8. Visualizing Error in Plot
Furthermore, you can even visualize the error of data with ggplot. Assume that you’re plotting the correlation between NBA players’ points and positions. You can estimate the error in players’ points by points3, which assumes that for each player, the maximum and minimum of points is off by player’s points3. Then you can use crossbar/errorbar/pointrange to plot it. So first, you need to create another data set with function “data.frame()”, with respect to players’ positions, points, and points3:
# create another data frame as data
dat2 <- data.frame(
position_2 = dat$position,
points_2 = dat$points,
points3_2 = dat$points3
)
Then you can use ggplot functions to present your data as below:
# crossbar plot of position and points
ggplot(data = dat2, aes(position_2 , points_2, ymin = points_2 - points3_2, ymax = points_2 + points3_2)) +
geom_crossbar(fatten = 2, color="gold") + ggtitle("crossbar plot of position and points")
# errorbar plot of position and points
ggplot(data = dat2, aes(position_2 , points_2, ymin = points_2 - points3_2, ymax = points_2 + points3_2)) +
geom_errorbar(color="gold") + ggtitle("errorbar plot of position and points")
Besides those mentioned above, there’re other methods to make and improve the ggplot in data analysis. Therefore, there’s more for you to explore, and you can start by trying answering the questions such as: How to use scale function to change the dot shape in dotplot?
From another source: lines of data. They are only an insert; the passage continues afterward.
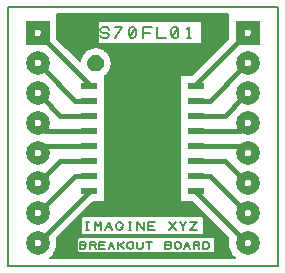
<source format=gbr>
%FSLAX35Y35*%
%MOIN*%
G04 EasyPC Gerber Version 18.0.9 Build 3640 *
%ADD11C,0.00500*%
%ADD12C,0.00591*%
%ADD16C,0.01500*%
%ADD10C,0.02500*%
%ADD13R,0.05787X0.02165*%
%ADD14R,0.07874X0.07874X0.02362*%
%ADD15C,0.07874X0.02362*%
X0Y0D02*
D02*
D10*
X166795Y207295D02*
X166616Y207188D01*
X166455Y207056*
X166315Y206900*
X166200Y206726*
X166112Y206537*
X166054Y206336*
X166026Y206129*
X166029Y205920*
X166063Y205715*
X166128Y205516*
X166221Y205330*
X166341Y205159*
X166485Y205007*
X166650Y204880*
X166832Y204778*
X167028Y204704*
X167232Y204660*
X167441Y204648*
X167649Y204666*
X167852Y204716*
X168045Y204795*
X168224Y204902*
X168386Y205035*
X168526Y205190*
X168641Y205365*
X168728Y205554*
X168787Y205754*
X168815Y205961*
X168812Y206170*
X168778Y206376*
X168713Y206574*
X168620Y206761*
X168500Y206932*
X168356Y207083*
X168191Y207211*
X168008Y207312*
X167813Y207386*
X167609Y207430*
X167400Y207442*
X167193Y207424*
X166990Y207374*
X166795Y207295*
D02*
D11*
X138045Y138545D02*
X228045D01*
Y224795*
X138045*
Y138545*
X152238Y141014D02*
X213853D01*
X213530Y141301*
X213227Y141609*
X212944Y141937*
X212685Y142282*
X212448Y142644*
X212236Y143021*
X212049Y143411*
X211888Y143812*
X211754Y144223*
X211648Y144642*
X211569Y145067*
X211519Y145496*
X211496Y145928*
X211503Y146360*
X211538Y146791*
X211602Y147219*
X211694Y147642*
X199485Y159850*
X195512*
Y202240*
X199485*
X211496Y214251*
Y222327*
X154594*
Y214251*
X162150Y206695*
X162215Y207091*
X162308Y207480*
X162431Y207861*
X162582Y208232*
X162761Y208591*
X162966Y208935*
X163197Y209263*
X163452Y209572*
X163729Y209861*
X164027Y210129*
X164345Y210373*
X164680Y210593*
X165031Y210786*
X165395Y210953*
X165770Y211091*
X166156Y211202*
X166548Y211282*
X166945Y211333*
X167345Y211354*
X167746Y211344*
X168144Y211305*
X168539Y211235*
X168927Y211136*
X169306Y211008*
X169675Y210852*
X170031Y210668*
X170372Y210458*
X170696Y210223*
X171002Y209964*
X171287Y209683*
X171551Y209381*
X171791Y209060*
X172006Y208722*
X172194Y208369*
X172356Y208002*
X172489Y207624*
X172594Y207238*
X172669Y206844*
X172714Y206446*
X172730Y206045*
X172717Y205664*
X172676Y205285*
X172607Y204910*
X172513Y204541*
X172391Y204179*
X172244Y203827*
X172073Y203487*
X171877Y203159*
X171659Y202847*
X171418Y202551*
X171157Y202273*
X170877Y202015*
X170579Y201777*
Y159850*
X166605*
X154397Y147642*
X154488Y147220*
X154552Y146792*
X154587Y146361*
X154593Y145929*
X154571Y145498*
X154521Y145069*
X154443Y144643*
X154336Y144224*
X154202Y143813*
X154042Y143412*
X153855Y143022*
X153643Y142646*
X153406Y142284*
X153146Y141939*
X152865Y141611*
X152561Y141303*
X152238Y141014*
X161998Y142652D02*
X161872Y142664D01*
X161752Y142700*
X161640Y142760*
X161543Y142840*
X161463Y142937*
X161403Y143049*
X161367Y143170*
X161354Y143295*
Y147575*
X161367Y147700*
X161403Y147821*
X161463Y147933*
X161543Y148030*
X161640Y148110*
X161752Y148170*
X161872Y148206*
X161998Y148219*
X206593*
X206718Y148206*
X206839Y148170*
X206950Y148110*
X207048Y148030*
X207128Y147933*
X207187Y147821*
X207224Y147700*
X207236Y147575*
Y143295*
X207224Y143170*
X207187Y143049*
X207128Y142937*
X207048Y142840*
X206950Y142760*
X206839Y142700*
X206718Y142664*
X206593Y142652*
X161998*
X163262Y148856D02*
X163136Y148869D01*
X163015Y148905*
X162904Y148965*
X162806Y149044*
X162726Y149142*
X162667Y149254*
X162630Y149374*
X162618Y149500*
Y154343*
X162630Y154468*
X162667Y154589*
X162726Y154700*
X162806Y154798*
X162904Y154878*
X163015Y154937*
X163136Y154974*
X163262Y154986*
X202829*
X202954Y154974*
X203075Y154937*
X203187Y154878*
X203284Y154798*
X203364Y154700*
X203424Y154589*
X203460Y154468*
X203472Y154343*
Y149500*
X203460Y149374*
X203424Y149254*
X203364Y149142*
X203284Y149044*
X203187Y148965*
X203075Y148905*
X202954Y148869*
X202829Y148856*
X163262*
X168715Y212606D02*
X168589Y212619D01*
X168468Y212655*
X168357Y212715*
X168259Y212794*
X168179Y212892*
X168120Y213004*
X168083Y213124*
X168071Y213250*
Y219510*
X168083Y219635*
X168120Y219756*
X168179Y219868*
X168259Y219965*
X168357Y220045*
X168468Y220105*
X168589Y220141*
X168715Y220154*
X202376*
X202502Y220141*
X202622Y220105*
X202734Y220045*
X202831Y219965*
X202911Y219868*
X202971Y219756*
X203007Y219635*
X203020Y219510*
Y213250*
X203007Y213124*
X202971Y213004*
X202911Y212892*
X202831Y212794*
X202734Y212715*
X202622Y212655*
X202502Y212619*
X202376Y212606*
X168715*
X154566Y145435D02*
G36*
X154513Y145011D01*
X154431Y144592*
X154323Y144179*
X154188Y143774*
X154027Y143378*
X153841Y142994*
X153630Y142623*
X153394Y142266*
X153137Y141926*
X152857Y141602*
X152557Y141298*
X152238Y141014*
X213853*
X213534Y141298*
X213234Y141602*
X212954Y141925*
X212696Y142266*
X212461Y142622*
X212250Y142994*
X212064Y143378*
X211903Y143774*
X211768Y144179*
X211659Y144592*
X211578Y145011*
X211524Y145435*
X207236*
Y143295*
X207224Y143170*
X207187Y143049*
X207128Y142937*
X207048Y142840*
X206950Y142760*
X206839Y142700*
X206718Y142664*
X206593Y142652*
X161998*
X161872Y142664*
X161752Y142700*
X161640Y142760*
X161543Y142840*
X161463Y142937*
X161403Y143049*
X161367Y143170*
X161354Y143295*
Y145435*
X154566*
G37*
X161354D02*
G36*
Y147575D01*
X161367Y147700*
X161403Y147821*
X161463Y147933*
X161543Y148030*
X161640Y148110*
X161752Y148170*
X161872Y148206*
X161998Y148219*
X206593*
X206718Y148206*
X206839Y148170*
X206950Y148110*
X207048Y148030*
X207128Y147933*
X207187Y147821*
X207224Y147700*
X207236Y147575*
Y145435*
X211524*
X211498Y145879*
X211502Y146323*
X211536Y146767*
X211600Y147207*
X211694Y147642*
X207415Y151921*
X203472*
Y149500*
X203460Y149374*
X203424Y149254*
X203364Y149142*
X203284Y149044*
X203187Y148965*
X203075Y148905*
X202954Y148869*
X202829Y148856*
X163262*
X163136Y148869*
X163015Y148905*
X162904Y148965*
X162806Y149044*
X162726Y149142*
X162667Y149254*
X162630Y149374*
X162618Y149500*
Y151921*
X158676*
X154397Y147642*
X154491Y147207*
X154555Y146767*
X154589Y146324*
X154593Y145879*
X154566Y145435*
X161354*
G37*
X162618Y151921D02*
G36*
Y154343D01*
X162630Y154468*
X162667Y154589*
X162726Y154700*
X162806Y154798*
X162904Y154878*
X163015Y154937*
X163136Y154974*
X163262Y154986*
X202829*
X202954Y154974*
X203075Y154937*
X203187Y154878*
X203284Y154798*
X203364Y154700*
X203424Y154589*
X203460Y154468*
X203472Y154343*
Y151921*
X207415*
X199485Y159850*
X195512*
Y202240*
X199485*
X211496Y214251*
Y216380*
X203020*
Y213250*
X203007Y213124*
X202971Y213004*
X202911Y212892*
X202831Y212794*
X202734Y212715*
X202622Y212655*
X202502Y212619*
X202376Y212606*
X168715*
X168589Y212619*
X168468Y212655*
X168357Y212715*
X168259Y212794*
X168179Y212892*
X168120Y213004*
X168083Y213124*
X168071Y213250*
Y216380*
X154594*
Y214251*
X162150Y206695*
X162215Y207091*
X162308Y207480*
X162431Y207861*
X162582Y208232*
X162761Y208591*
X162966Y208935*
X163197Y209263*
X163452Y209572*
X163729Y209861*
X164027Y210129*
X164345Y210373*
X164680Y210593*
X165031Y210786*
X165395Y210953*
X165770Y211091*
X166156Y211202*
X166548Y211282*
X166945Y211333*
X167345Y211354*
X167746Y211344*
X168144Y211305*
X168539Y211235*
X168927Y211136*
X169306Y211008*
X169675Y210852*
X170031Y210668*
X170372Y210458*
X170696Y210223*
X171002Y209964*
X171287Y209683*
X171551Y209381*
X171791Y209060*
X172006Y208722*
X172194Y208369*
X172356Y208002*
X172489Y207624*
X172594Y207238*
X172669Y206844*
X172714Y206446*
X172730Y206045*
X172717Y205664*
X172676Y205285*
X172607Y204910*
X172513Y204541*
X172391Y204179*
X172244Y203827*
X172073Y203487*
X171877Y203159*
X171659Y202847*
X171418Y202551*
X171157Y202273*
X170877Y202015*
X170579Y201777*
Y159850*
X166605*
X158676Y151921*
X162618*
G37*
X168071Y216380D02*
G36*
Y219510D01*
X168083Y219635*
X168120Y219756*
X168179Y219868*
X168259Y219965*
X168357Y220045*
X168468Y220105*
X168589Y220141*
X168715Y220154*
X202376*
X202502Y220141*
X202622Y220105*
X202734Y220045*
X202831Y219965*
X202911Y219868*
X202971Y219756*
X203007Y219635*
X203020Y219510*
Y216380*
X211496*
Y222327*
X154594*
Y216380*
X168071*
G37*
X163626Y145317D02*
X164020Y145120D01*
X164217Y144726*
X164020Y144333*
X163626Y144136*
X162248*
Y146498*
X163626*
X164020Y146301*
X164217Y145907*
X164020Y145514*
X163626Y145317*
X162248*
X165398Y144136D02*
Y146498D01*
X166776*
X167169Y146301*
X167366Y145907*
X167169Y145514*
X166776Y145317*
X165398*
X166776D02*
X167366Y144136D01*
X168547D02*
Y146498D01*
X170516*
X170122Y145317D02*
X168547D01*
Y144136D02*
X170516D01*
X171697D02*
X172681Y146498D01*
X173665Y144136*
X172091Y145120D02*
X173272D01*
X174846Y144136D02*
Y146498D01*
Y145317D02*
X175437D01*
X176815Y146498*
X175437Y145317D02*
X176815Y144136D01*
X177996Y144923D02*
Y145711D01*
X178193Y146104*
X178390Y146301*
X178783Y146498*
X179177*
X179571Y146301*
X179768Y146104*
X179965Y145711*
Y144923*
X179768Y144530*
X179571Y144333*
X179177Y144136*
X178783*
X178390Y144333*
X178193Y144530*
X177996Y144923*
X181146Y146498D02*
Y144726D01*
X181343Y144333*
X181736Y144136*
X182524*
X182917Y144333*
X183114Y144726*
Y146498*
X185280Y144136D02*
Y146498D01*
X184295D02*
X186264D01*
X191972Y145317D02*
X192366Y145120D01*
X192563Y144726*
X192366Y144333*
X191972Y144136*
X190594*
Y146498*
X191972*
X192366Y146301*
X192563Y145907*
X192366Y145514*
X191972Y145317*
X190594*
X193744Y144923D02*
Y145711D01*
X193941Y146104*
X194138Y146301*
X194531Y146498*
X194925*
X195319Y146301*
X195516Y146104*
X195713Y145711*
Y144923*
X195516Y144530*
X195319Y144333*
X194925Y144136*
X194531*
X194138Y144333*
X193941Y144530*
X193744Y144923*
X196894Y144136D02*
X197878Y146498D01*
X198862Y144136*
X197287Y145120D02*
X198469D01*
X200043Y144136D02*
Y146498D01*
X201421*
X201815Y146301*
X202012Y145907*
X201815Y145514*
X201421Y145317*
X200043*
X201421D02*
X202012Y144136D01*
X203193D02*
Y146498D01*
X204374*
X204768Y146301*
X204965Y146104*
X205161Y145711*
Y144923*
X204965Y144530*
X204768Y144333*
X204374Y144136*
X203193*
D02*
D12*
X164222Y150460D02*
X165107D01*
X164665D02*
Y153117D01*
X164222D02*
X165107D01*
X167100Y150460D02*
Y153117D01*
X168208Y151789*
X169315Y153117*
Y150460*
X170644D02*
X171751Y153117D01*
X172858Y150460*
X171087Y151567D02*
X172415D01*
X175737D02*
X176402D01*
Y151346*
X176180Y150903*
X175959Y150681*
X175516Y150460*
X175073*
X174630Y150681*
X174409Y150903*
X174187Y151346*
Y152231*
X174409Y152674*
X174630Y152896*
X175073Y153117*
X175516*
X175959Y152896*
X176180Y152674*
X176402Y152231*
X178395Y150460D02*
X179281D01*
X178838D02*
Y153117D01*
X178395D02*
X179281D01*
X181274Y150460D02*
Y153117D01*
X183488Y150460*
Y153117*
X184817Y150460D02*
Y153117D01*
X187031*
X186589Y151789D02*
X184817D01*
Y150460D02*
X187031D01*
X191904D02*
X194118Y153117D01*
X191904D02*
X194118Y150460D01*
X196554D02*
Y151789D01*
X195447Y153117*
X196554Y151789D02*
X197661Y153117D01*
X198990D02*
X201205D01*
X198990Y150460*
X201205*
X169010Y215317D02*
X169305Y214726D01*
X169896Y214431*
X171077*
X171667Y214726*
X171963Y215317*
X171667Y215907*
X171077Y216203*
X169896*
X169305Y216498*
X169010Y217089*
X169305Y217679*
X169896Y217974*
X171077*
X171667Y217679*
X171963Y217089*
X173734Y214431D02*
X176096Y217974D01*
X173734*
X178754Y214726D02*
X179344Y214431D01*
X179935*
X180526Y214726*
X180821Y215317*
Y217089*
X180526Y217679*
X179935Y217974*
X179344*
X178754Y217679*
X178459Y217089*
Y215317*
X178754Y214726*
X180526Y217679*
X183183Y214431D02*
Y217974D01*
X186136*
X185545Y216203D02*
X183183D01*
X187907Y217974D02*
Y214431D01*
X190860*
X192927Y214726D02*
X193518Y214431D01*
X194108*
X194699Y214726*
X194994Y215317*
Y217089*
X194699Y217679*
X194108Y217974*
X193518*
X192927Y217679*
X192632Y217089*
Y215317*
X192927Y214726*
X194699Y217679*
X197947Y214431D02*
X199128D01*
X198537D02*
Y217974D01*
X197947Y217384*
D02*
D13*
X165073Y163545D03*
Y168545D03*
Y173545D03*
Y178545D03*
Y183545D03*
Y188545D03*
Y193545D03*
Y198545D03*
X201018Y163545D03*
Y168545D03*
Y173545D03*
Y178545D03*
Y183545D03*
Y188545D03*
Y193545D03*
Y198545D03*
D02*
D14*
X148045Y216045D03*
X218045D03*
D02*
D15*
X148045Y146045D03*
Y156045D03*
Y166045D03*
Y176045D03*
Y186045D03*
Y196045D03*
Y206045D03*
X218045Y146045D03*
Y156045D03*
Y166045D03*
Y176045D03*
Y186045D03*
Y196045D03*
Y206045D03*
D02*
D16*
X165073Y163545D02*
Y163073D01*
X149411Y147411*
X165073Y168545D02*
X160545D01*
X149411Y157411*
X165073Y173545D02*
X155545D01*
X149411Y167411*
X165073Y178545D02*
X150545D01*
X149411Y177411*
X165073Y183545D02*
X150545D01*
X149411Y184680*
X165073Y188545D02*
X155545D01*
X149411Y194680*
X165073Y193545D02*
X160545D01*
X149411Y204680*
X165073Y198545D02*
Y199018D01*
X149411Y214680*
X201018Y163545D02*
Y163073D01*
X216680Y147411*
X201018Y168545D02*
X205545D01*
X216680Y157411*
X201018Y173545D02*
X210545D01*
X216680Y167411*
X201018Y178545D02*
X215545D01*
X216680Y177411*
X201018Y183545D02*
X215545D01*
X216680Y184680*
X201018Y188545D02*
X210545D01*
X216680Y194680*
X201018Y193545D02*
X205545D01*
X216680Y204680*
X201018Y198545D02*
Y199018D01*
X216680Y214680*
X0Y0D02*
M02*

</source>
How to create a three-variable plot with function “geom_contour()”? Are the colors really necessary, or are they just confusing? What can be deleted? Can variables in the plot be clarified by labeling the axes?
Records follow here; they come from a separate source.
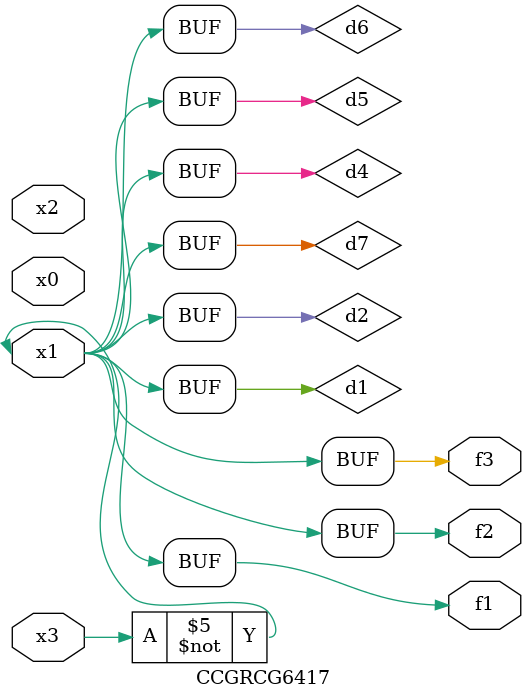
<source format=v>
module CCGRCG6417(
	input x0, x1, x2, x3,
	output f1, f2, f3
);

	wire d1, d2, d3, d4, d5, d6, d7;

	not (d1, x3);
	buf (d2, x1);
	xnor (d3, d1, d2);
	nor (d4, d1);
	buf (d5, d1, d2);
	buf (d6, d4, d5);
	nand (d7, d4);
	assign f1 = d6;
	assign f2 = d7;
	assign f3 = d6;
endmodule

</source>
It is amazing how our world of data science and statistical computation and visualization can be applied to a diverse range of disciplines. I never imagined that I would be able to have the opportunity to analyze a data set of basketball players, something I never had the chance to look into back in high school. I learned about the significance of ggplot in visualization; any modification in such functions may cause a change in the plots which would lead to a greater change to how the audience may extrapolate or analyze data. This will be with me as I move forward with design and other computation works, where a slight modification of detail will inflict certain bias in reading the graphs, causing major discrepencies in data analyses.
It is always easy to notice patterns in societies, but never easy to have the persistency to go above and beyond to conquer that curiosity. What is amazing about the project is the experience of having been able to not only explore an area of interest, but moreover apply the skillsets in R to add significance to the data bulks there are online. A major role a data scientist plays is the ability to identify the problem, to sort out the data in ways that specifically target that problem, and to ultimately assess the applicable skills on hands and resolve the problem. The two most powerful skillsets are being able to filter out unnecessary data, and being able to zoom in and target different but converging perspectives.
Thank you for reading until the end. I hope you enjoyed learning about the relationship trends in NBA Players 2017 as much as I enjoyed researching, visualizing, and analyzing this topic!